[[ DOCUMENT SECTION, beginning ]]
In the United States, this implicit subsidy for cars is large. According to the department of transportation, in 2018 $49 billion out of the department’s budget of $87 billion was spent on highways2.

In this post I don’t want to get into the very complicated question of how much governments should optimally spend on highways. For all I know the U.S. policy may be optimal. My point is only that any government spending on highways indirectly subsidises the presence of cars in cities. This is non-obvious and worth pointing out. When the government pays for a Metro in your city, the subsidy to Metros plain to see. Meanwhile, the subsidy to cars via a huge network of roads across the country passes unnoticed by many.

To be fair, in the United States federal spending on highways is largely financed by taxes on vehicle fuel. So it’s not clear whether federal highways policy is a net subsidy to cars. However, the way highway spending is financed varies by country. For example, in Germany, “federal highways are funded by the federation through a combination of general revenue and receipts from tolls imposed on truck traffic”.

Minimum parking requirements

Many zoning codes require new buildings to include some fixed number of off-street parking spaces. This isn’t as much of a problem in the European cities I’m familiar with, but in the US, parking minimums are far beyond what the market would provide, and are a significant cost to developers. One paper estimated that the cost of parking in Los Angeles increases the cost of office space by 27-67%3.

Suburban sprawl

United States built sprawling suburbs in the postwar period. I still remember the famous aerial view of Levittown, the prototypical prefabricated suburb, from my middle school history book.

The growth of suburbia was aided by specific government policies that tipped the scales in favour of individual homes in the suburbs, and against apartments in cities. The growth of suburbia led to more cars in the city, because people who live in suburbs are much more likely to drive to work.

Devon Zuegel has an excellent exposition of how federal mortgage insurance subsidized suburbia4:

[The federal housing administration] provides insurance on mortgages that meet certain criteria, repaying the principal to lenders if borrowers default. […] Mortgages had to meet an opinionated set of criteria to qualify for the federal insurance. […] The ideal house had “sunshine, ventilation, scenic outlook, privacy, and safety”, and “effective landscaping and gardening” added to its worth. The guide recommended that houses should be set back at least 15 feet from the road, and well-tended lawns that matched the neighbors’ yards helped the rating. […] [The FHA manual] prescribed minimum street widths and other specific measurements.
[[ DOCUMENT SECTION, end ]]
_EXERCISE DETAILS_
Carry on the post about government policies that favor cars, starting right after its final sentence.
[[ GIVEN DATA, beginning ]]
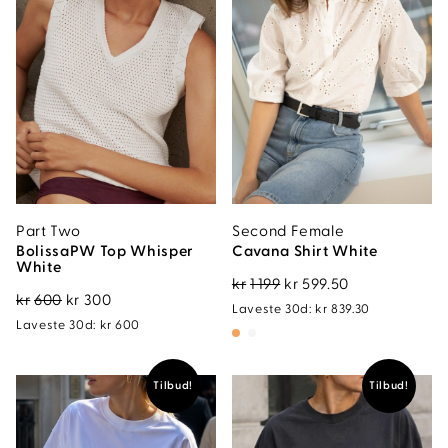
Part Two
Second Female
BolissaPW Top Whisper
Cavana Shirt White
White
Opprinnelig
Nåværende
kr
1 199
kr
599.50
Opprinnelig
Nåværende
kr
600
kr
300
pris
pris
Laveste 30d:
kr
839.30
pris
pris
Laveste 30d:
kr
600
var:
er:
var:
er:
kr1
kr599.50.
kr600.
kr300.
199.
Tilbud!
Tilbud!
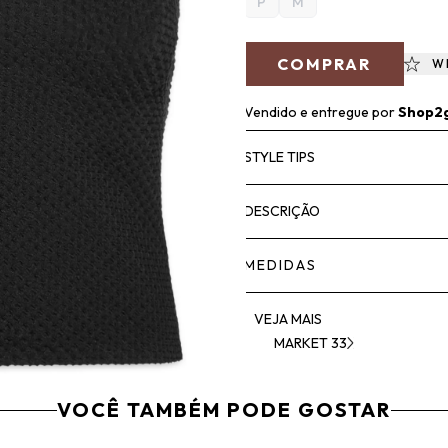
P
M
COMPRAR
W
Vendido e entregue por
Shop2
STYLE TIPS
DESCRIÇÃO
MEDIDAS
VEJA MAIS
MARKET 33
VOCÊ TAMBÉM PODE GOSTAR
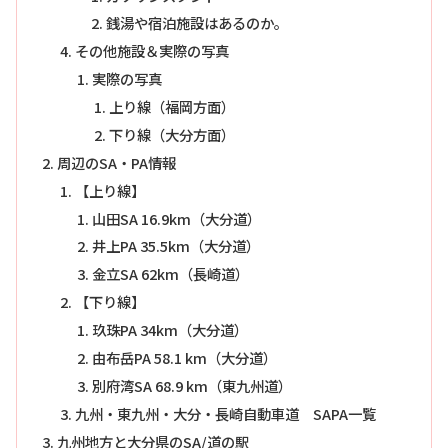
銭湯や宿泊施設はあるのか。
その他施設＆実際の写真
実際の写真
上り線（福岡方面）
下り線（大分方面）
周辺のSA・PA情報
【上り線】
山田SA 16.9km（大分道）
井上PA 35.5km（大分道）
金立SA 62km（長崎道）
【下り線】
玖珠PA 34km（大分道）
由布岳PA 58.1 km（大分道）
別府湾SA 68.9 km（東九州道）
九州・東九州・大分・長崎自動車道 SAPA一覧
九州地方と大分県のSA/道の駅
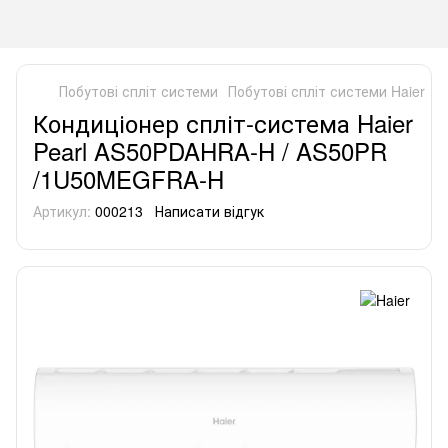
Побутові спліт системи
Побутові спліт системи Haier
К
Кондиціонер спліт-система Haier
Pearl AS50PDAHRA-H / AS50PR
/1U50MEGFRA-H
Артикул:
000213
Написати відгук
[[ GIVEN DATA, end ]]
_REPLY TO THE TASK_
The federal government was effectively prescribing how millions of Americans should live, down to their landscaping and gardening! I wonder if Khrushchev brought up this interesting fact about American life in his conversations with Eisenhower. ;)

Further reading

  • A study from the Canadian Victoria Tansport Policy Institute, Transportation Land Valuation
  • Anything by Donald Shoup, an economist and urban planner
  • Some cool colour-coded maps of U.S. cities, showing the surface area devoted to surface parking, above-ground parking garages, and park space.
  • Barcelona’s superblocks
  1. If you want more on this topic, economist and urban planner Donald Shoup has a 733-page tome called The High Cost of Free Parking

  2. See the supporting summary table on page 82 of this document. The sum of spending for the Federal Highway Administration, the Federal Motor Carrier Safety Administration, and the National Traffic Safety Administration comes to $49 billion. Thanks to Devin Jacob for the pointer. 

  3. Shoup 1999, The trouble with minimum parking requirements, in section 3.1, estimates that parking requirements in Los Angeles increase the cost of office space by 27% for aboveground parking, and 67% for underground parking.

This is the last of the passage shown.